■ **ページ抜粋**:
################

王子の役柄
『眠りの森の美女』のリハーサルである。
理久が踊る。
銀也から指導が入る。
「恋に落ちてないじゃないか・・・!!」
王子の人格がない、と言う指摘だ
退屈してたら美女を紹介されて、その気になって流れで結婚。
バカみたいだ。
いや、しかし『眠り』とはそういうストーリーなのだ。
全3幕のうち、王子が出るのは2幕から。
3幕は結婚式のみ。
あらすじがあるのは第2幕のみ。
あれよあれよいう間に物語はすすむ。
潤平が銀也につっこむ。
「王子」はストーリーを進めるための人格のないキャラにみえるではないか。
そんな王子役に、踊りかたひとつで説得力と存在感をあたえることがどうしたら可能なのか。

################

■ **データ抜粋**:
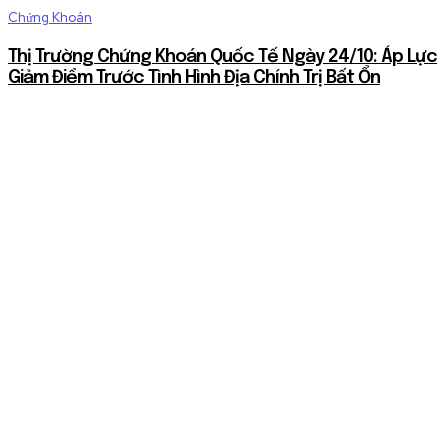
Chứng Khoán
Thị Trường Chứng Khoán Quốc Tế Ngày 24/10: Áp Lực
Giảm Điểm Trước Tình Hình Địa Chính Trị Bất Ổn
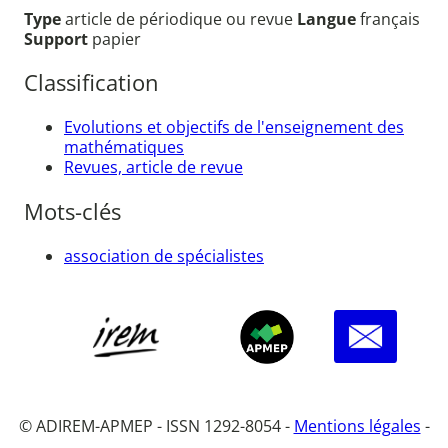
Type
article de périodique ou revue
Langue
français
Support
papier
Classification
Evolutions et objectifs de l'enseignement des
mathématiques
Revues, article de revue
Mots-clés
association de spécialistes
© ADIREM-APMEP - ISSN 1292-8054 -
Mentions légales
-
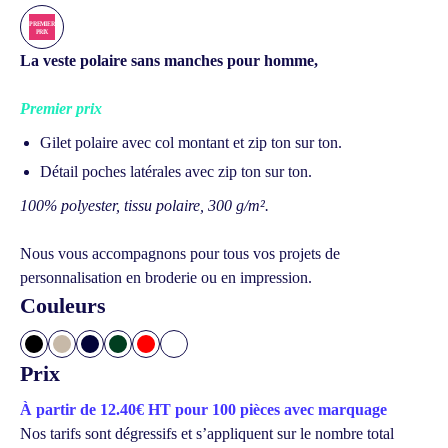
La veste polaire sans manches pour homme,
Premier prix
Gilet polaire avec col montant et zip ton sur ton.
Détail poches latérales avec zip ton sur ton.
100% polyester, tissu polaire, 300 g/m².
Nous vous accompagnons pour tous vos projets de
personnalisation en broderie ou en impression.
Couleurs
Prix
À partir de 12.40€ HT pour 100 pièces avec marquage
Nos tarifs sont dégressifs et s’appliquent sur le nombre total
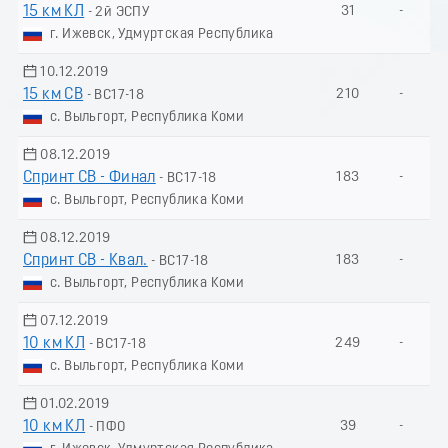
15 км КЛ
31
-
- 2й ЭСПУ
г. Ижевск, Удмуртская Республика
10.12.2019
15 км СВ
210
-
- ВС17-18
с. Выльгорт, Республика Коми
08.12.2019
Спринт СВ - Финал
183
-
- ВС17-18
с. Выльгорт, Республика Коми
08.12.2019
Спринт СВ - Квал.
183
-
- ВС17-18
с. Выльгорт, Республика Коми
07.12.2019
10 км КЛ
249
-
- ВС17-18
с. Выльгорт, Республика Коми
01.02.2019
10 км КЛ
39
-
- ПФО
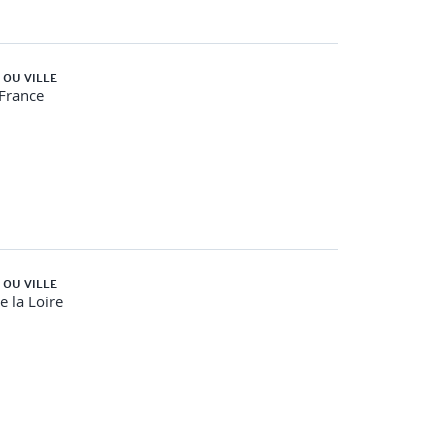
 OU VILLE
-France
 OU VILLE
e la Loire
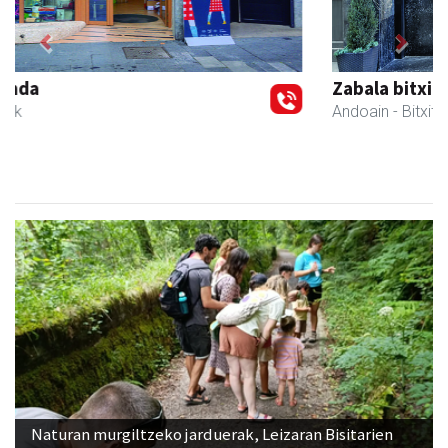
Previous
Next
Zabala bitxitegia
Andoain
- Bitxitegiak
Naturan murgiltzeko jarduerak, Leizaran Bisitarien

################

■ **やってみよう**:
上に載っている『眠りの森の美女』の王子役を扱った文章を、一字も変えずに冒頭から末尾まですべて書き写してください。

■ **演習の解答**:
王子の役柄
『眠りの森の美女』のリハーサルである。
理久が踊る。
銀也から指導が入る。
「恋に落ちてないじゃないか・・・!!」
王子の人格がない、と言う指摘だ
退屈してたら美女を紹介されて、その気になって流れで結婚。
バカみたいだ。
いや、しかし『眠り』とはそういうストーリーなのだ。
全3幕のうち、王子が出るのは2幕から。
3幕は結婚式のみ。
あらすじがあるのは第2幕のみ。
あれよあれよいう間に物語はすすむ。
潤平が銀也につっこむ。
「王子」はストーリーを進めるための人格のないキャラにみえるではないか。
そんな王子役に、踊りかたひとつで説得力と存在感をあたえることがどうしたら可能なのか。